Extracted page text data:
━━━━━━━━
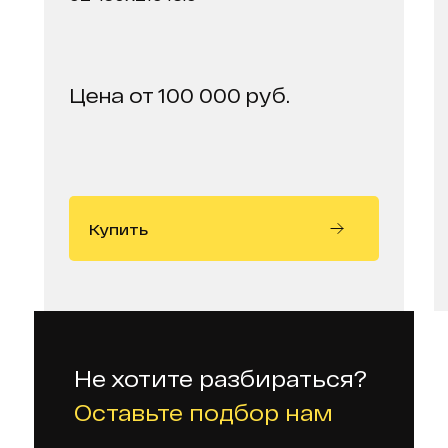
Цена от 100 000 руб.
Купить
Не хотите разбираться?
Оставьте подбор нам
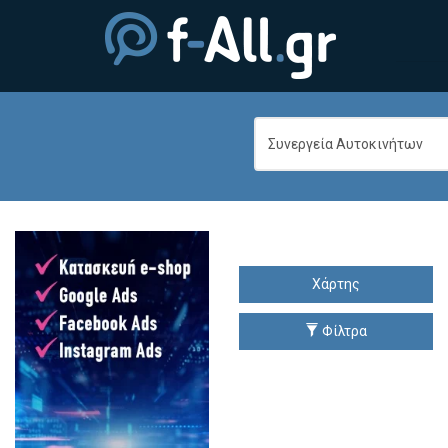
Χάρτης
Φίλτρα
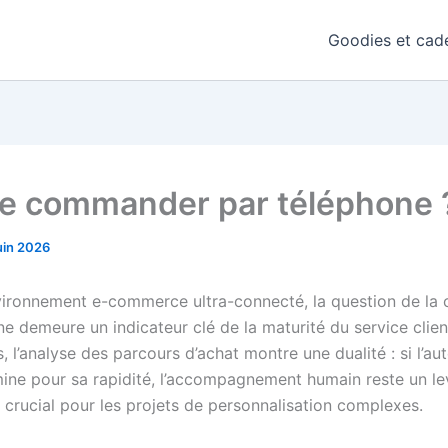
Goodies et cade
je commander par téléphone 
uin 2026
ironnement e-commerce ultra-connecté, la question de l
ne demeure un indicateur clé de la maturité du service clie
 l’analyse des parcours d’achat montre une dualité : si l’au
mine pour sa rapidité, l’accompagnement humain reste un le
 crucial pour les projets de personnalisation complexes.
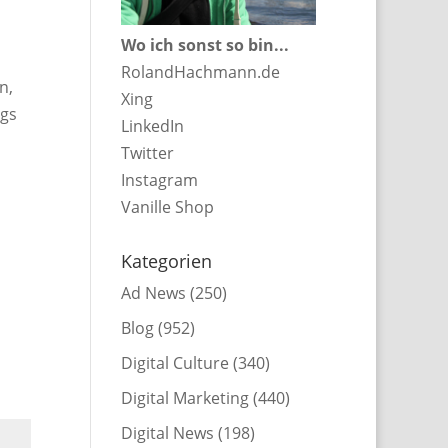
Wo ich sonst so bin...
RolandHachmann.de
n,
Xing
ngs
LinkedIn
Twitter
Instagram
Vanille Shop
Kategorien
Ad News
(250)
Blog
(952)
Digital Culture
(340)
Digital Marketing
(440)
Digital News
(198)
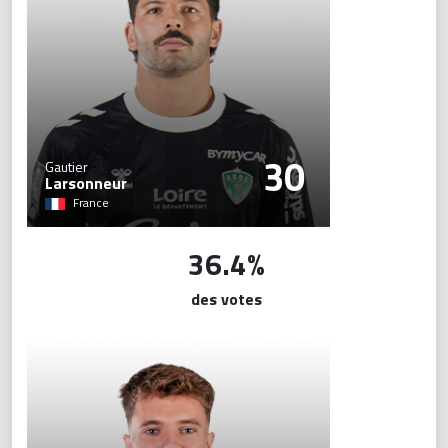
30
Gautier
Larsonneur
France
36.4%
des votes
━━━━━━━━
▸ **JOB ITEM**: Output all of the data above exactly; no pictures should appear.

▸ **ANSWER BOX**:
Цена от 100 000 руб.
Купить
Не хотите разбираться?
Оставьте подбор нам
Χάρτης
Φίλτρα
Goodies et cade
je commander par téléphone 
uin 2026
ironnement e-commerce ultra-connecté, la question de l
ne demeure un indicateur clé de la maturité du service clie
 l’analyse des parcours d’achat montre une dualité : si l’au
mine pour sa rapidité, l’accompagnement humain reste un le
 crucial pour les projets de personnalisation complexes.
Wo ich sonst so bin...
RolandHachmann.de
n,
Xing
ngs
LinkedIn
Twitter
Instagram
Vanille Shop
Kategorien
Ad News
(250)
Blog
(952)
Digital Culture
(340)
Digital Marketing
(440)
Digital News
(198)
30
Gautier
Larsonneur
France
36.4%
des votes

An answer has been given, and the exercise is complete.